• WHAT IS REQUIRED:
Which lines in the entries below run from the line containing "pose: elev=33.3 azim=90.1" through the line containing "Dot at: (204, 237)", both included? Extract and repeat them exactly, leaving out the pictures.

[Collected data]
========================================================================
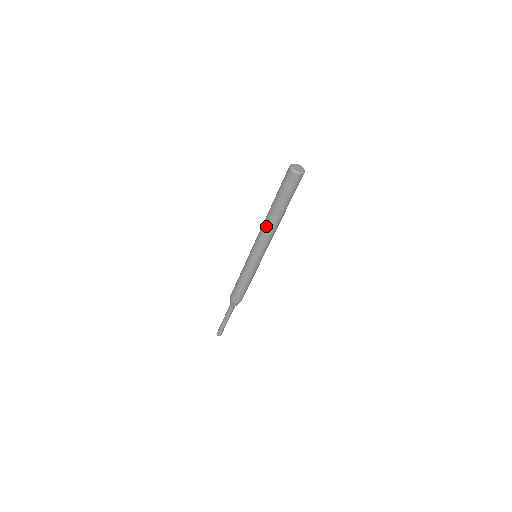
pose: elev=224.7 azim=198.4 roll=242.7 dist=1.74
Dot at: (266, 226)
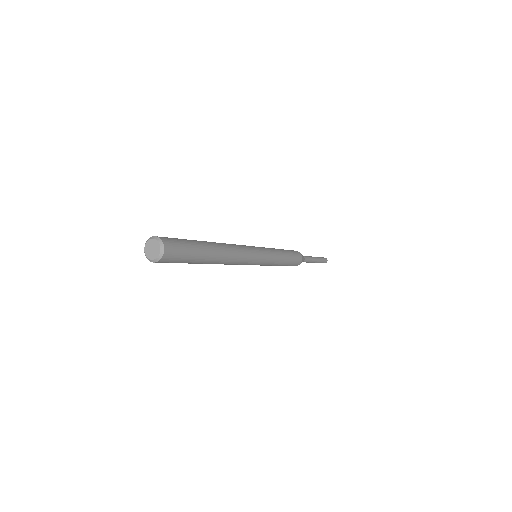
Dot at: occluded
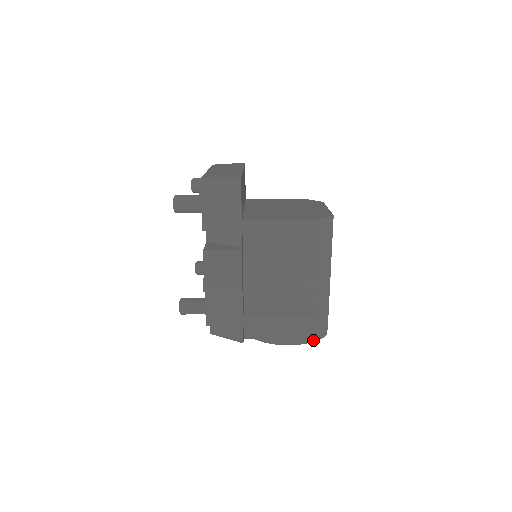
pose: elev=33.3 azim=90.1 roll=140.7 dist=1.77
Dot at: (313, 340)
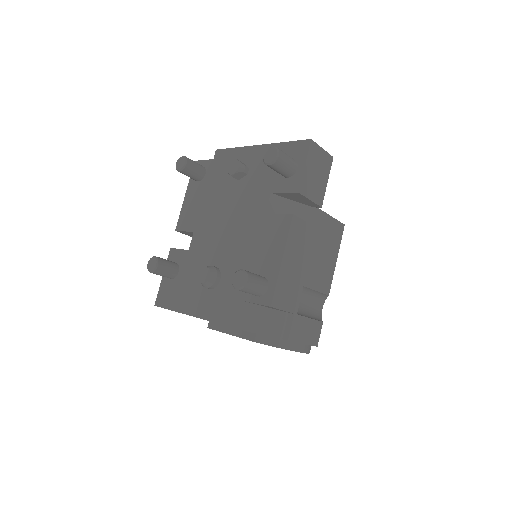
Dot at: occluded
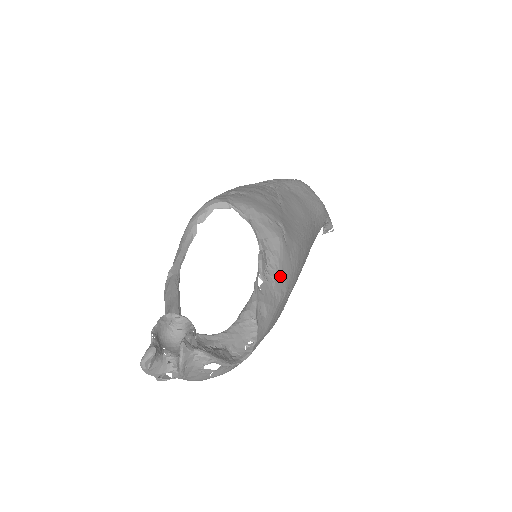
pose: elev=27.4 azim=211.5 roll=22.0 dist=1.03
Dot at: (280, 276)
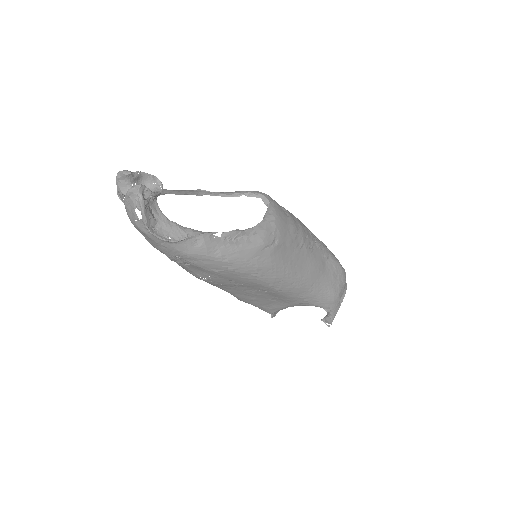
Dot at: (233, 250)
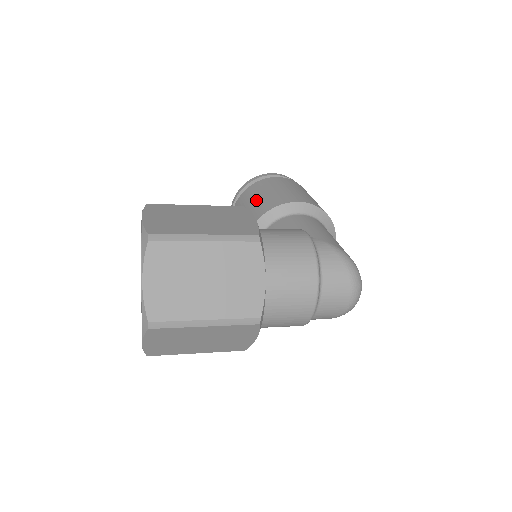
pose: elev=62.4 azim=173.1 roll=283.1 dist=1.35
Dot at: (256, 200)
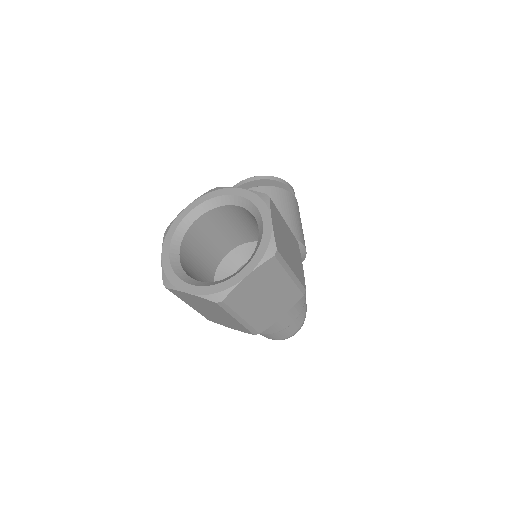
Dot at: (282, 212)
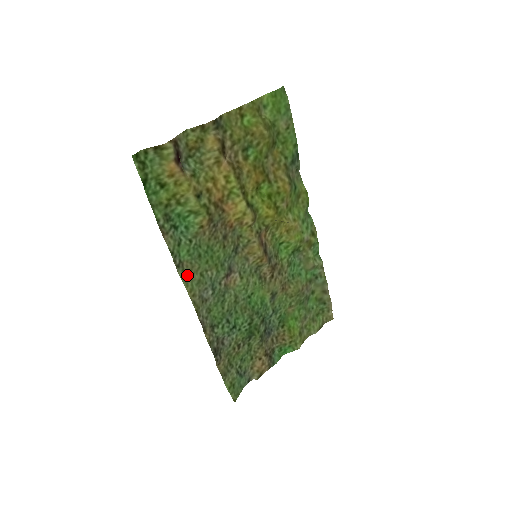
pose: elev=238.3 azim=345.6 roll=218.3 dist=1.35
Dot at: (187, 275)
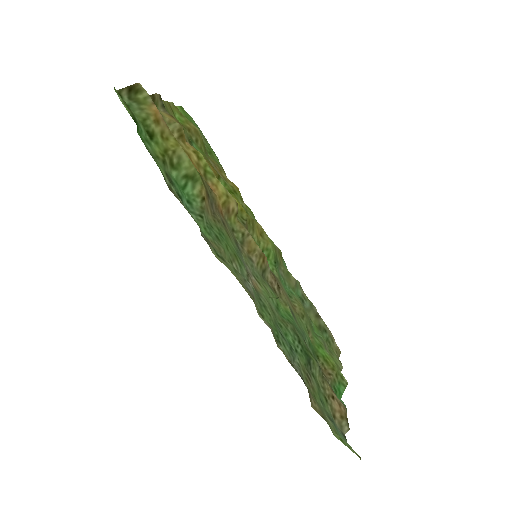
Dot at: (221, 257)
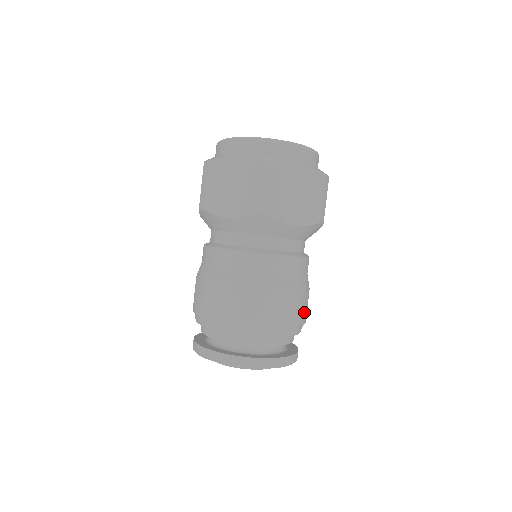
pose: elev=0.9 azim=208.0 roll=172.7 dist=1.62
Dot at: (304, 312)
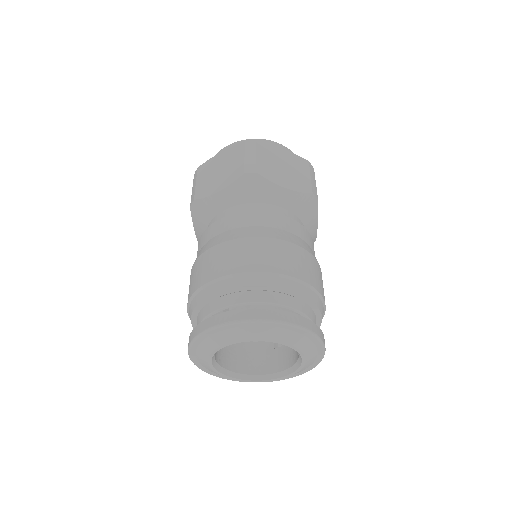
Dot at: (318, 280)
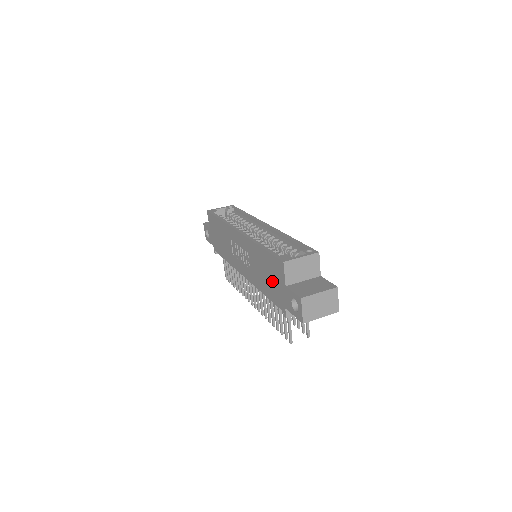
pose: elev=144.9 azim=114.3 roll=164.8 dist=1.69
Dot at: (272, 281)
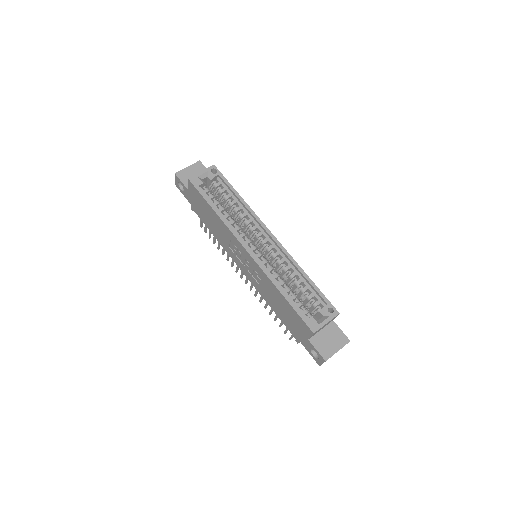
Dot at: (290, 320)
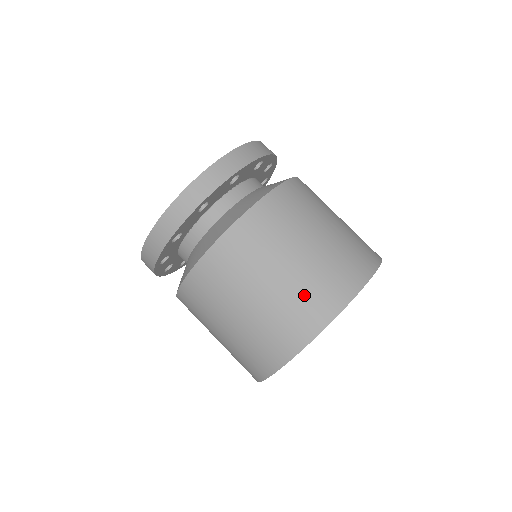
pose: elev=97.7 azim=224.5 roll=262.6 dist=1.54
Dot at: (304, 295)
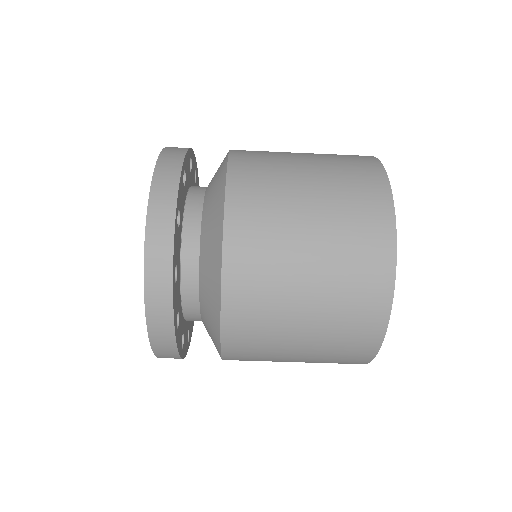
Dot at: (349, 272)
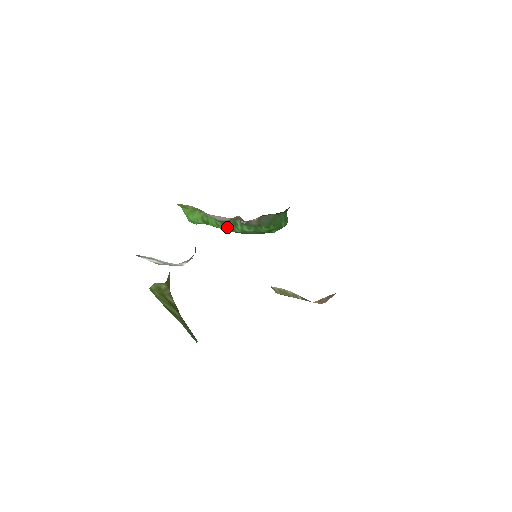
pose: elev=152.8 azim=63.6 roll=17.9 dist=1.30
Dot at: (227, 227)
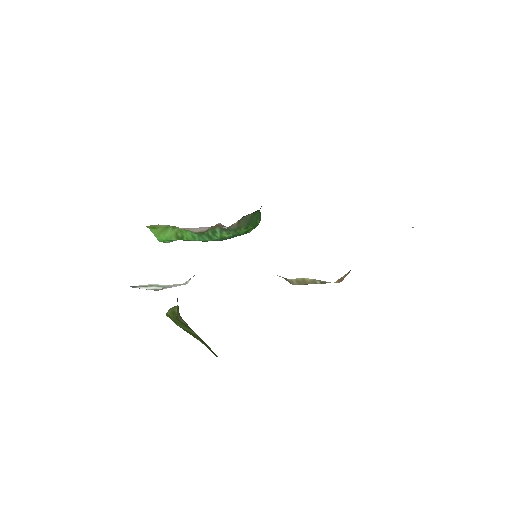
Dot at: (204, 237)
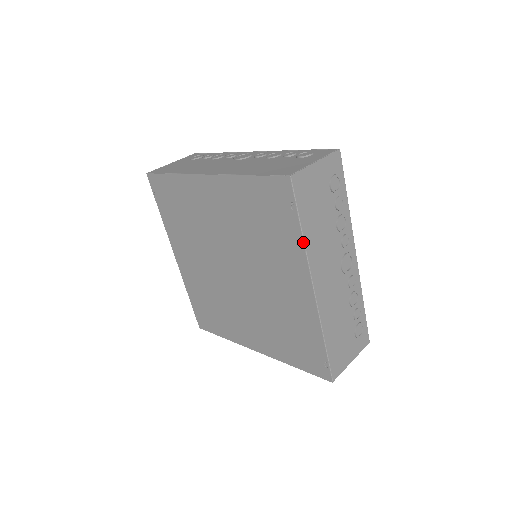
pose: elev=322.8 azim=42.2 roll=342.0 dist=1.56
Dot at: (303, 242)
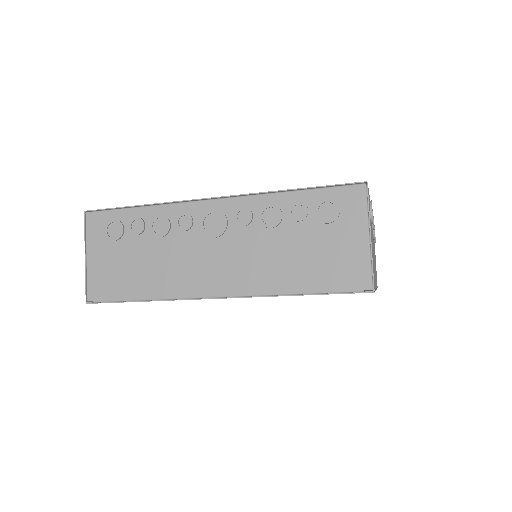
Dot at: occluded
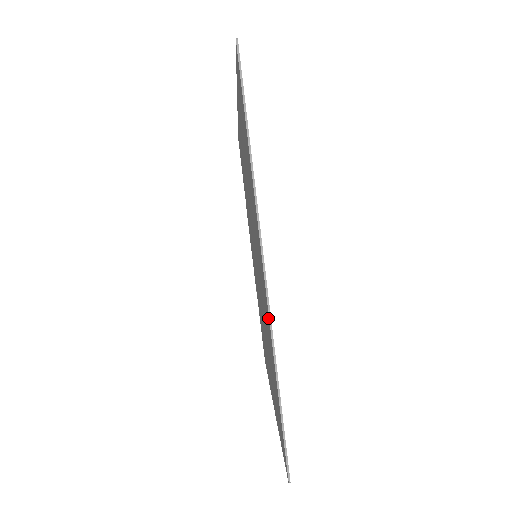
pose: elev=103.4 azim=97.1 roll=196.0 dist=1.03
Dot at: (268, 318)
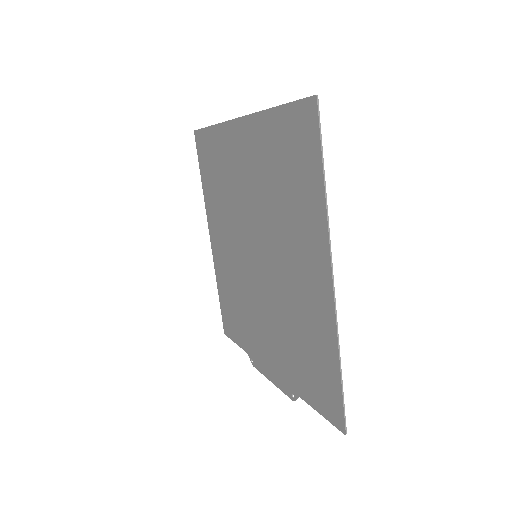
Dot at: (254, 123)
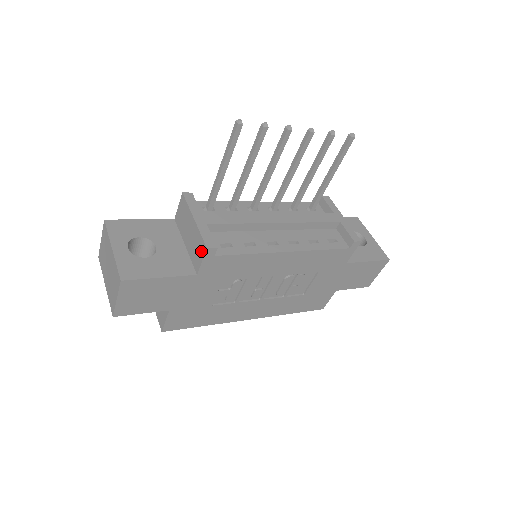
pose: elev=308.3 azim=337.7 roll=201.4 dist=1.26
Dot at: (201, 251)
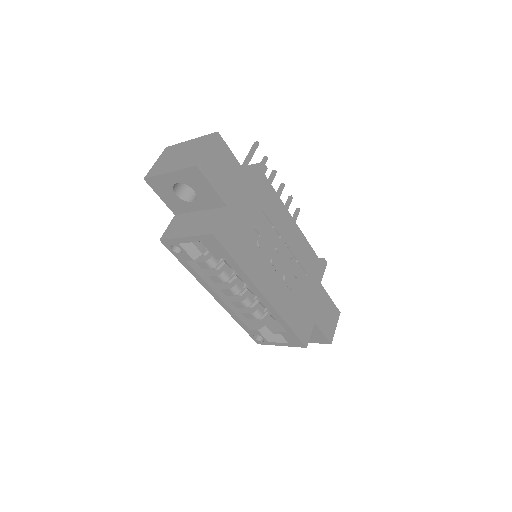
Dot at: (255, 169)
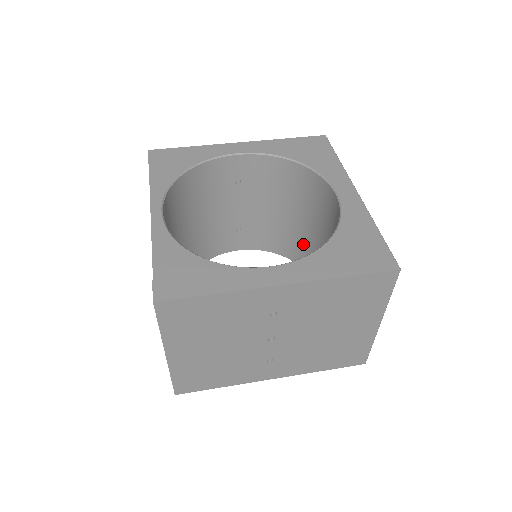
========================================================================
• FINAL RESULT:
pose: elev=33.3 azim=90.1 roll=140.7 dist=1.77
Dot at: (313, 340)
Dot at: occluded
pose: elev=27.4 azim=211.5 roll=22.0 dist=1.03
Dot at: (280, 276)
Dot at: (233, 250)
pose: elev=62.4 azim=173.1 roll=283.1 dist=1.35
Dot at: (256, 200)
Dot at: (282, 212)
pose: elev=238.3 azim=345.6 roll=218.3 dist=1.35
Dot at: (187, 275)
Dot at: (221, 257)
pose: elev=0.9 azim=208.0 roll=172.7 dist=1.62
Dot at: (304, 312)
Dot at: (318, 280)
pose: elev=144.9 azim=114.3 roll=164.8 dist=1.69
Dot at: (272, 281)
Dot at: (290, 320)
pose: elev=97.7 azim=224.5 roll=262.6 dist=1.54
Dot at: (304, 295)
Dot at: (349, 272)
pose: elev=152.8 azim=63.6 roll=17.9 dist=1.30
Dot at: (227, 227)
Dot at: (204, 237)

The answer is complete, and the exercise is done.